WHAT TO WORK ON >>
Look below for the line containing "Google Translate Languages"; from there through the line containing "Kyrgyz | Spanish |", both lines included, please set down each line exactly and nothing else.

(Data entries)
'''

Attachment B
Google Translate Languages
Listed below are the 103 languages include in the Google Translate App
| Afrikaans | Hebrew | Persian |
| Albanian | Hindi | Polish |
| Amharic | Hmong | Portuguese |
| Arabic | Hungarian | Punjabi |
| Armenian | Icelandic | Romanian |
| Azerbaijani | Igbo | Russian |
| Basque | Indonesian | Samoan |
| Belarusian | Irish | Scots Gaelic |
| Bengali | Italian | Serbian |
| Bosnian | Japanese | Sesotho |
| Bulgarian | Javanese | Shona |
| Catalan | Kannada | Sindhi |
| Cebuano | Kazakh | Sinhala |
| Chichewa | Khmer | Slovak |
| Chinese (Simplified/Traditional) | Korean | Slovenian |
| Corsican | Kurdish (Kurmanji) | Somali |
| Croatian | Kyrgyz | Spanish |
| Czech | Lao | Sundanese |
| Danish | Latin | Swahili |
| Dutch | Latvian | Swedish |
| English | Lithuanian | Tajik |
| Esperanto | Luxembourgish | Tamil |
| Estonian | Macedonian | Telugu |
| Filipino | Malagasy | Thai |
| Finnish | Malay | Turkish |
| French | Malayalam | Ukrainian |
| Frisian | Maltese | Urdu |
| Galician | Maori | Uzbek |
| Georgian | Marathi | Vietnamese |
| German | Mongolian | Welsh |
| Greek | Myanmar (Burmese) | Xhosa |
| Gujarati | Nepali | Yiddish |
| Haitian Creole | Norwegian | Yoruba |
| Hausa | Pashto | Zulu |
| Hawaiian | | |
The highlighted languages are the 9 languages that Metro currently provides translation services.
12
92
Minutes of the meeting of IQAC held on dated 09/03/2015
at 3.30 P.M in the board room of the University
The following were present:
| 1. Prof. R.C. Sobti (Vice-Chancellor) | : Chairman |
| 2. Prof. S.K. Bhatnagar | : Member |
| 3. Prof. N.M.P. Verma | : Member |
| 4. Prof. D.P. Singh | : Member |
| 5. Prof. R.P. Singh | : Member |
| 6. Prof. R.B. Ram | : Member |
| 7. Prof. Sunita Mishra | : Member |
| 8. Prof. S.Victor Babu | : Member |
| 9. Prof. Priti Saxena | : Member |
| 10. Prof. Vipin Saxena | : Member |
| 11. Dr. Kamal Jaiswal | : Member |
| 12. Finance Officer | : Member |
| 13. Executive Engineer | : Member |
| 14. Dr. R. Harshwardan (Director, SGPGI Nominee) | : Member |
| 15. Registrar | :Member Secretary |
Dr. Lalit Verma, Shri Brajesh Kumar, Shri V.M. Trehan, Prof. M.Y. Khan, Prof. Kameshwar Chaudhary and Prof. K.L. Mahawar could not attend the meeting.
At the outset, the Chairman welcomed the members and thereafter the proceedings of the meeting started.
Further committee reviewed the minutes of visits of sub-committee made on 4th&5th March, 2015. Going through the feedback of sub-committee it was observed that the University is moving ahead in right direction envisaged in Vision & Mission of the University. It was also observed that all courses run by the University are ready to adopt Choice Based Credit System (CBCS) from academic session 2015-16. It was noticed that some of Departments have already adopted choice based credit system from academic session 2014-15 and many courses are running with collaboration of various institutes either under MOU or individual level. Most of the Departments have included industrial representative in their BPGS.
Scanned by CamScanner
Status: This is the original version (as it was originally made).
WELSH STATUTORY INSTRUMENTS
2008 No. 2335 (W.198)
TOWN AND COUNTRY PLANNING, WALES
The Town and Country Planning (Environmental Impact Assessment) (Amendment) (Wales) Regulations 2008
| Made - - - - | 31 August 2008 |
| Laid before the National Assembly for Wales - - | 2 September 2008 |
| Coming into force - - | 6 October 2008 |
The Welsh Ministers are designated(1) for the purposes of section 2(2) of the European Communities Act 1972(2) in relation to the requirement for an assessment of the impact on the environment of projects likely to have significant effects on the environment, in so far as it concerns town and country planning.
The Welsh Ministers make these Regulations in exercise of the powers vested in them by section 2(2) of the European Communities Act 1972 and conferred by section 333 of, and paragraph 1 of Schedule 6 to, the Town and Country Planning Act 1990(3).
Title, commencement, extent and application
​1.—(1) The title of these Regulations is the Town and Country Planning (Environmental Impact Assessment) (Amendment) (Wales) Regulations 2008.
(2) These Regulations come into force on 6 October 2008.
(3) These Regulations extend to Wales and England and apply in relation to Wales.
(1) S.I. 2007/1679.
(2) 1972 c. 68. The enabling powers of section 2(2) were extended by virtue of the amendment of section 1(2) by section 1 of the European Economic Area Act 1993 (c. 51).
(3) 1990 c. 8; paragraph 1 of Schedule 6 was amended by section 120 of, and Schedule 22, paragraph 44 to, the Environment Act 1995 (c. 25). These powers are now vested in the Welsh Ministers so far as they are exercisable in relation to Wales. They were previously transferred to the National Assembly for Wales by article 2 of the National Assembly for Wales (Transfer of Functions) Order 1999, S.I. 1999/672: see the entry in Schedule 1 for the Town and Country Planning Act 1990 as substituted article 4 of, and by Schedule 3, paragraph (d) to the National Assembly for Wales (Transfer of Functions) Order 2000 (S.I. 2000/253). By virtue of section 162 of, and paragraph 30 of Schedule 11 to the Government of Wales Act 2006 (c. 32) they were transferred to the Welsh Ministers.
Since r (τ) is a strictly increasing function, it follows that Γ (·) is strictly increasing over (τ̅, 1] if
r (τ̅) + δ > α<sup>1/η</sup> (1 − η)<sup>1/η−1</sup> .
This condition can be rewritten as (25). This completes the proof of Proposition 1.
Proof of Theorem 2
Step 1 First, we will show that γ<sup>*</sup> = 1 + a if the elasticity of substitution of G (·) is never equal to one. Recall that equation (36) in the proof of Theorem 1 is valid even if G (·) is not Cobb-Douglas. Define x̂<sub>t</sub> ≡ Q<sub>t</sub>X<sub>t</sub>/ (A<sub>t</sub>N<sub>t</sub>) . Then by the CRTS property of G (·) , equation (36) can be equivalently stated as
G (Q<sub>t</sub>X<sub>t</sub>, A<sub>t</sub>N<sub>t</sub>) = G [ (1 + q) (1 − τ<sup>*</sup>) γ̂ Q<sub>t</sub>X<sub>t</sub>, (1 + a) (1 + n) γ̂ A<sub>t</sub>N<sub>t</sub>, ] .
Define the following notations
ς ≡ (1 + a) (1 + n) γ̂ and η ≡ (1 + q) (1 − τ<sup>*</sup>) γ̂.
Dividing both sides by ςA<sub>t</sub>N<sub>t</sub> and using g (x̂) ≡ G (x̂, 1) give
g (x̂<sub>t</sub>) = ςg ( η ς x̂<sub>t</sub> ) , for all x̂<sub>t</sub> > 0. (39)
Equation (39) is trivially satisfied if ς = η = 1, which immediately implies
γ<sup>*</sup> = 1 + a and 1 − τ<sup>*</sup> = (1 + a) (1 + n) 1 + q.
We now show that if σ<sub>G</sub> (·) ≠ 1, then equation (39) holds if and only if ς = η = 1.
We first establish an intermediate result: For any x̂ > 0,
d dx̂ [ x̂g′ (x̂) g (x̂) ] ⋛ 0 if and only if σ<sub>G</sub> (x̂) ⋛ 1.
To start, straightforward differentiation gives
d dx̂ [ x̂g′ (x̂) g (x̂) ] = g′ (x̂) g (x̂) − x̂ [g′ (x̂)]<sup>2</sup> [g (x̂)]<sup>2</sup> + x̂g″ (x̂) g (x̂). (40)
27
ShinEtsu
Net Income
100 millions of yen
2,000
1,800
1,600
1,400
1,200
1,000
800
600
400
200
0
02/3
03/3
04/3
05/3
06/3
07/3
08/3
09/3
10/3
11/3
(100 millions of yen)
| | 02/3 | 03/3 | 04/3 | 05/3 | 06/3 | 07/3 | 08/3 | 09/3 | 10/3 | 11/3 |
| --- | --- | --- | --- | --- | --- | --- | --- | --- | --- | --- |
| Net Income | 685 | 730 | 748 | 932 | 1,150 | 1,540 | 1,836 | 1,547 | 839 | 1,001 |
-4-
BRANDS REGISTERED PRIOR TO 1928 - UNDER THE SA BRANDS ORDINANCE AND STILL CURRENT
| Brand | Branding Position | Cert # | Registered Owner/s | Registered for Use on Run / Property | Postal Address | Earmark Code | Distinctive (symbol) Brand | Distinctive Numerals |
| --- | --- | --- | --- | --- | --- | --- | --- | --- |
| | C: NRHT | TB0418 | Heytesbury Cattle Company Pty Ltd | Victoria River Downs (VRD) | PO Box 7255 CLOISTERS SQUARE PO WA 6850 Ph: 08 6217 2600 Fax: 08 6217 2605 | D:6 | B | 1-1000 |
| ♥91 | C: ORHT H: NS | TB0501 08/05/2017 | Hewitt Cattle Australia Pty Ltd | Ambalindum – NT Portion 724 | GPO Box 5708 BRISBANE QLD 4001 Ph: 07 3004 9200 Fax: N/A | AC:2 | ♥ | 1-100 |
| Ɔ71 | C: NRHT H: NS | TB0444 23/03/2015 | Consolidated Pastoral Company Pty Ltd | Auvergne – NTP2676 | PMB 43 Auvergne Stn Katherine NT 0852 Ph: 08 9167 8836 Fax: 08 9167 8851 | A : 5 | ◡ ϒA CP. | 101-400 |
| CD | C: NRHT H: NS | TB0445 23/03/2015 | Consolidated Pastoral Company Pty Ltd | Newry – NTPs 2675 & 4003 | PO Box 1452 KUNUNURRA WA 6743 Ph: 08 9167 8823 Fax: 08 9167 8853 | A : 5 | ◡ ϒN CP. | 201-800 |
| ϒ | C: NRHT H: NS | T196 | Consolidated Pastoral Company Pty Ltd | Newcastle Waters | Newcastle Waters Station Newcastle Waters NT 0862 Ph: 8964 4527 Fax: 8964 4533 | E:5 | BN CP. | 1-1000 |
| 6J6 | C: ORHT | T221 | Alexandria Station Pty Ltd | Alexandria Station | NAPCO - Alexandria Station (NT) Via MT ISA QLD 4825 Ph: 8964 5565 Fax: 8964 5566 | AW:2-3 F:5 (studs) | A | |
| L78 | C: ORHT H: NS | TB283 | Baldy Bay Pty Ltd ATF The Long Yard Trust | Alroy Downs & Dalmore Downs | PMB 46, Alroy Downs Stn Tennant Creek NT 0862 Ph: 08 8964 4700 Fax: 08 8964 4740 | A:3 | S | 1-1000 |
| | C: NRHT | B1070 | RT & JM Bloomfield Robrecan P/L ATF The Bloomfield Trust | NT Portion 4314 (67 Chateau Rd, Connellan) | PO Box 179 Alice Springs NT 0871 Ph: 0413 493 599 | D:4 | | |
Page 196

'''

WRITTEN SOLUTION >>
Google Translate Languages
Listed below are the 103 languages include in the Google Translate App
| Afrikaans | Hebrew | Persian |
| Albanian | Hindi | Polish |
| Amharic | Hmong | Portuguese |
| Arabic | Hungarian | Punjabi |
| Armenian | Icelandic | Romanian |
| Azerbaijani | Igbo | Russian |
| Basque | Indonesian | Samoan |
| Belarusian | Irish | Scots Gaelic |
| Bengali | Italian | Serbian |
| Bosnian | Japanese | Sesotho |
| Bulgarian | Javanese | Shona |
| Catalan | Kannada | Sindhi |
| Cebuano | Kazakh | Sinhala |
| Chichewa | Khmer | Slovak |
| Chinese (Simplified/Traditional) | Korean | Slovenian |
| Corsican | Kurdish (Kurmanji) | Somali |
| Croatian | Kyrgyz | Spanish |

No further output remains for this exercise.